Earlier in the day, Queen Liliuokalani had decided to revise the constitution so that only Hawaiian citizens had the right to vote and, moreover, so that there was no property owning requirement to attain that vote. Such conditions had assured power and privilege for the white landowners, the haole, who had been in Hawaii for only two generations, having arrived as missionaries and evolved into a class of plantation owners grown rich on the production of sugarcane and pineapple.

Liliuokalani was no admirer of the landowners. Neither did she much care for the American soldiers and sailors who now regularly steamed into Pearl Harbor, which her late brother and predecessor had deeded over to the U.S. government in 1887, an event that she recorded in her diary, with an eerily prescient turn of phrase, as “a day of infamy.”

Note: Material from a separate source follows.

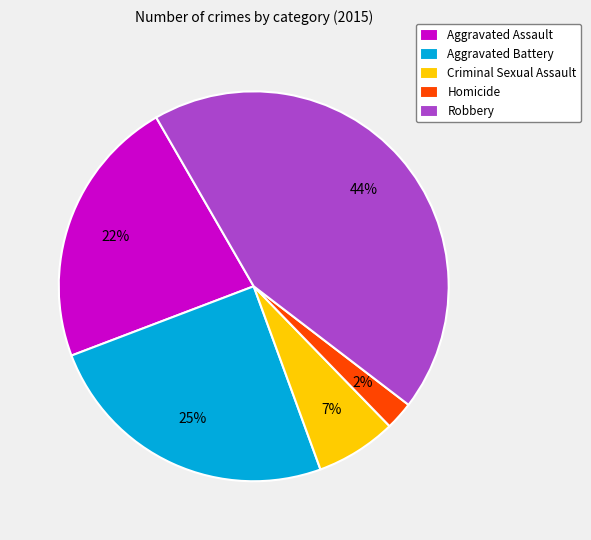

What percentage is the Aggravated Assault slice, to the nearest percent?

22%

For the haole landowners, her decision was a provocation. Two days later, one of them wrote a letter to the commander of a conveniently arrived expeditionary force requesting that soldiers be landed “to secure the safety of American life and property.” The commander obliged, landing 162 marines and sailors in Honolulu and surrounding Liliuokalani’s palace. The attorney then assembled an antiroyalist Committee of Safety, which picked as its leader a man named Sanford Dole. The group, backed with American guns, then deposed the queen and requested annexation as a territory of the United States. That annexation, after five years of independence as a republic, marked America’s first large-scale imperial act, as Stephen Kinzer (who’s also blogged here at Britannica) writes in Overthrow: America’s Century of Regime Change from Hawaii to Iraq...

... Today marks the 50th anniversary of Hawaiian statehood. Given rumblings of secession coming from such places as Texas and Alaska, one wonders whether the dissolutionists there would advocate returning independence to the Hawaiian Islands as well, now that the pineapple barons have come and gone. Liliuokalani doubtless would have something to say about the matter. Aloha oe.